Черчилль и Кадоган приземлились в Гибралтаре на рассвете, а ночью вылетели в Египет. Позднее Черчилль вспоминал: “Моей привычкой во время этих путешествий стало сидеть рядом с пилотом, и особенно я любил часы перед рассветом. Вместо того, чтобы сидеть дома и ожидать новостей с фронтов, я мог теперь отправиться туда сам. Это было восхитительно”. Часы пребывания в Каире были чрезвычайно напряженными. Премьер-министр в течение короткого времени обсудил ситуацию с послом Ричардом Кейси, главным маршалом авиации Теддером, южноафриканским премьером Сметсом, а немного позже с генералом Окинлеком - командующим английскими войсками в данном регионе. Затем он встретился с генералом Уйвелом, который прилетел из Индии, а вечером собрал всех ведущих военачальников. Обсуждался драматический вопрос, что будет, если немцы нанесут поражение советской армии на южном участке фронта, выйдут к Кавказу и станут угрожать Персидскому заливу. Было решено в этом случае эвакуировать Египет и сконцентрироваться на обороне Персидского залива. Согласно английским оценкам, потеря Абадана и Бахрейна привела бы к “сокращению на 20% всей нашей добычи нефти” - действия британской военной машины стали бы замедляться. Черчилль оценивал регион Персидского залива даже более высоко, чем Египет, стоящий на пути к Индии и в Азию в целом. Одной из задач его поездки в Москву будет определение численности сил, защищающих Кавказ. Черчилль разделил существующие военные структуры на два: восточное командование - в которое входили Египет, Сирия, Палестина, и средне-восточное командование - Ирак и Персия.

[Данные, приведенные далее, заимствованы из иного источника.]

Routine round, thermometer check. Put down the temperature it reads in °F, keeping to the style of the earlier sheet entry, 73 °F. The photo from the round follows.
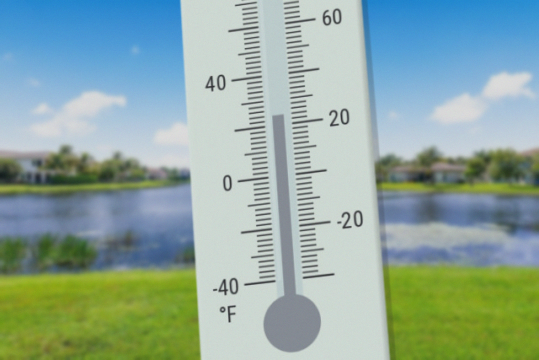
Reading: 24 °F
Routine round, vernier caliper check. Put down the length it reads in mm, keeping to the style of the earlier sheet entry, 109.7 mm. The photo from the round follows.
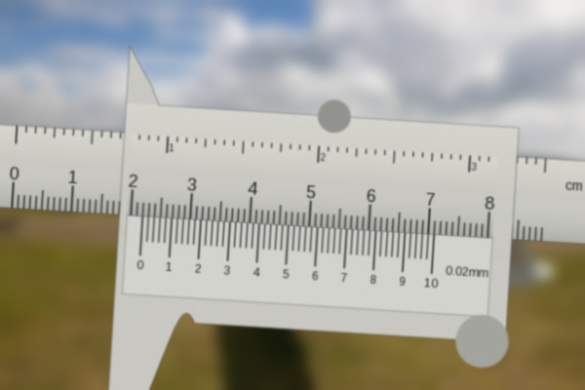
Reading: 22.0 mm
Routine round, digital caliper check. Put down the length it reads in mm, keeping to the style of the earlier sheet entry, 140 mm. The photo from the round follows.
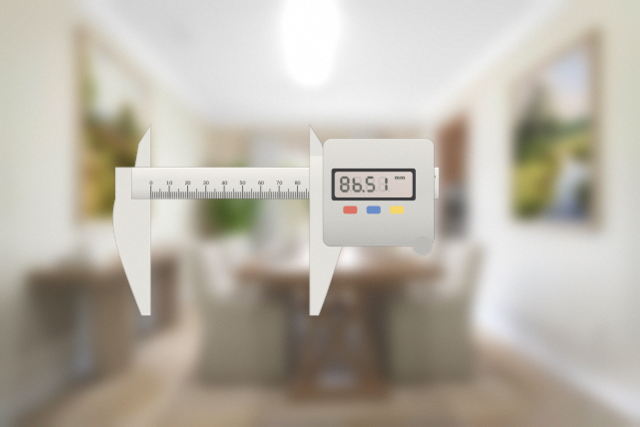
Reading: 86.51 mm
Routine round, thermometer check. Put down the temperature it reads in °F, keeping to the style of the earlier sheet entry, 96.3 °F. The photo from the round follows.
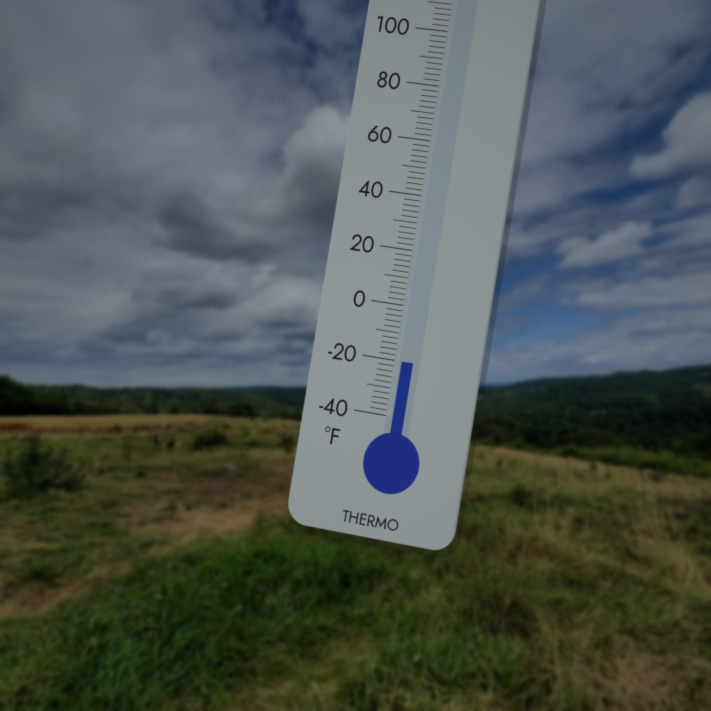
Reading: -20 °F
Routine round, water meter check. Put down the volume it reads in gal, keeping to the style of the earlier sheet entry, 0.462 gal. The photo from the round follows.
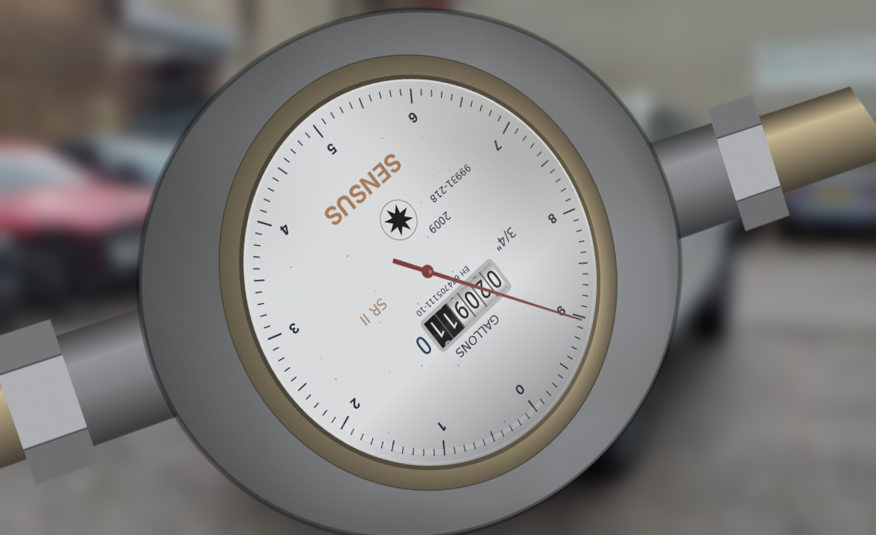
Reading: 209109.0 gal
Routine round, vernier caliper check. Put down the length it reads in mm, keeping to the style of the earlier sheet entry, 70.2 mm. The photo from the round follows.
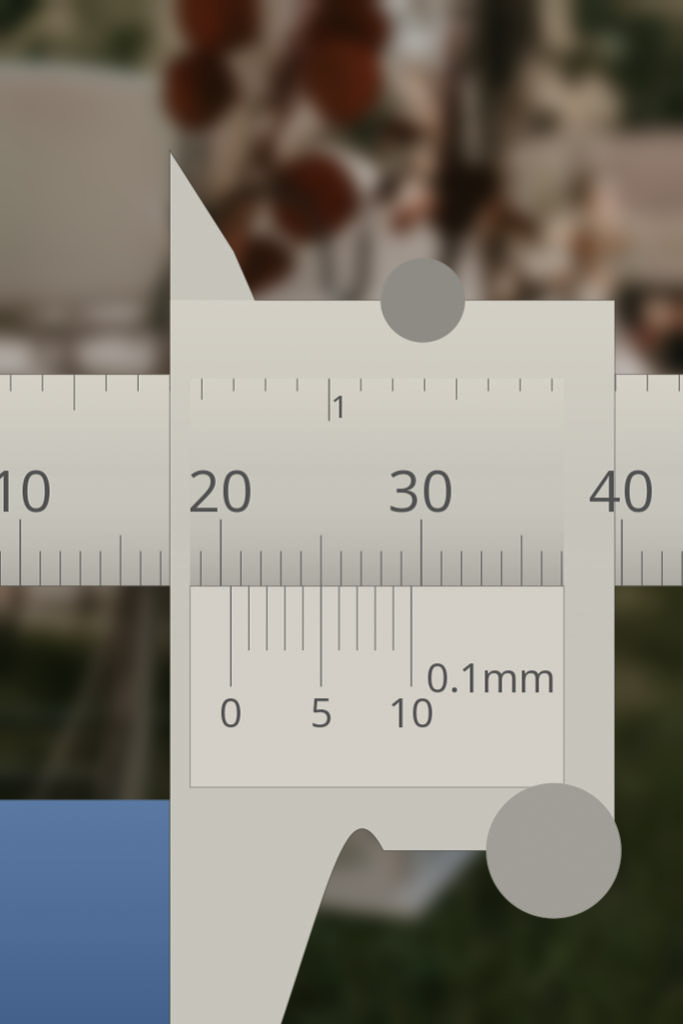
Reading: 20.5 mm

Теперь он сосредоточился на мыслях о русском союзнике. Черчилль весьма отчетливо понимал, что едет к Сталину практически в положении просителя. (Он написал Клементине, отбывая в Москву: “Как мало сейчас в моих руках”). Для создания более благоприятной обстановки Черчилль, во-первых, потребовал от адмиралтейства подготовить конвои в Архангельск и Мурманск в сентябре 1942 г. Во-вторых, Черчилль решил ослабить свою ответственность за неосуществление обещания открытия второго фронта, переложив часть этой ответственности на американцев. Он попросил Рузвельта позволить Гарриману - восходящей звезде американской дипломатии - сопровождать его в Москву. Согласие Рузвельта было получено и 8 августа А.Гарриман прибыл в Каир. Вскоре после полуночи 10 августа самолет Черчилля взял курс на Тегеран. Летчик сказал премьер-министру, что самолет полетит на высоте 9 тыс. футов, но Черчилль тотчас же обнаружил на карте горную вершину высотой 10 тыс. футов и приказал лететь на высоте 12 тыс. футов, хотя это означало использование кислородных масок. Это задержало полет и Черчилль не смог отправиться тотчас же из Тегерана в Москву. Вместо этого Черчилль обедал с шахом, обещавшим ему, что Персия будет следовать в фарватере английской политики.
Примечательный эпизод: когда у Черчилля оказалось несколько свободных часов в Иране, они обсуждали с Гарриманом возможности английских уступок американцам в Иране - передачу под ответственность Соединенных Штатов недавно завершенной трансперсидской железной дороги, по которой поставки по ленд-лизу шли от портов Персидского залива к границам Советского Союза. Мы видим начало процесса - американцы начинают теснить англичан в центральных частях их имперской зоны влияния.
Рано утром 12 августа Черчилль покинул Тегеран на том же “Леберейторе”. Он видел место, где Волга впадает в Каспийское море, по течению Волги самолет летел в направлении Москвы. Внизу, именно по курсу самолета, германские войска продвигались к Кавказу, севернее они вышли в районе Сталинграда к Волге. Позже Черчилль вспоминал: “В ходе этой моей миссии я размышлял о мрачном большевистском государстве, которое я когда-то пытался задушить в колыбели и которое до тех пор, пока не появился Гитлер, я считал смертельным врагом цивилизованной свободы. Что же являлось моей обязанностью сказать им сейчас?” А сказать ему предстояло следующее: хотя Советскому Союзу приходится в одиночестве сражаться с основной массой германских войск, Запад в эти решающие месяцы не поможет Советскому Союзу. Оценивая свою миссию, Черчилль применил такую метафору: “Это было вроде того как везти большой кусок льда на Северный полюс”.